Praise the Lord, for the Lord is good;

sing to his name, for it is pleasant!

Psalm 135:3

Do we really need religion to be good? Can’t a person be moral without appealing to an ancient book to tell them right from wrong? These questions are often asked of Christians who argue that we receive our ethics from God in Scripture, his revealed will. The short answer to these questions is, yes, of course unbelievers can and often do act in accordance with true moral principles to some extent. The apostle Paul says as much in Romans 2:14-15:

“For when Gentiles, who do not have the law, by nature do what the law requires, they are a law to themselves, even though they do not have the law. They show that the work of the law is written on their hearts, while their conscience also bears witness, and their conflicting thoughts accuse or even excuse them.”

But there is an even deeper question that needs answering. Where does this sense of morality originate? Why do humans even have a moral awareness, a “conscience”, in the first place? To be sure, we all have some capacity for goodness and though we are not as bad as we could be, we are certainly not as good as we ought to be. But where does this ought come from? Why should we be good in the first place? The words ought and should speak of moral obligation. But unto whom are we obligated?

A solid case for the existence of God can be made from morality. First, there is such a thing as objective morality. Across cultures, time and space, there are universal principals of right and wrong that include honoring elders, honesty, justice, mercy, care of children and so on. This is what Paul means when he says “the work of the law is written on their hearts.” Thus, throughout the Old Testament, God, through the prophets, held pagan nations accountable to this universal moral law. Even though these nations did not have the Law of Moses which stipulated right and wrong behavior, they knew enough of morality to incur guilt before a good and just God.

Therefore, morality is not relative to one’s culture or individually subjective but is generally universal. Things like rape, theft, torture and the like are always wrong irrespective of the time or culture in which we live. When a person suffers injustice, they cry out against it because they intuitively know the moral law has been broken. If morality is not relative, then we are faced with an objective moral order of some kind. How can we best explain it?

The moral argument is abductive, meaning the evidence leads to the best possible explanation. How do we sufficiently account for the existence of objective moral values?

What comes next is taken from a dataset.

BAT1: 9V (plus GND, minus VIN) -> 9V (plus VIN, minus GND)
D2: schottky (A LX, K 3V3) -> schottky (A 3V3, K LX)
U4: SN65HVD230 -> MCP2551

  1. If a personal God does not exist, then objective moral values do not exist — Buddhism, Hinduism and other pantheistic religions teach that God is not a personal, moral agent but a universal, amoral Reality (transcending distinctions between good and evil). Therefore, pantheism cannot support objective moral values because it overtly denies them or it vainly attempts to affirm and deny them simultaneously. Naturalism is out because there is no evolutionary mechanism that can adequately explain the development of moral awareness. And atheism is out because it provides no foundation upon which to build objective moral standards.
  2. Objective moral values exist — As we have argued above.
  3. Therefore, a personal, moral God exists — We are left with the theistic worldviews of Islam, Judaism and Christianity. Which one is best? Only Christianity, which is Judaism fulfilled, teaches that humans were created in God’s image (Gen. 1:26-28). Thus the human conscience is one of the unique ways in which we reflect our personal and moral God. Furthermore, only Christ can provide violators of God's moral law with hope to stand before him justified.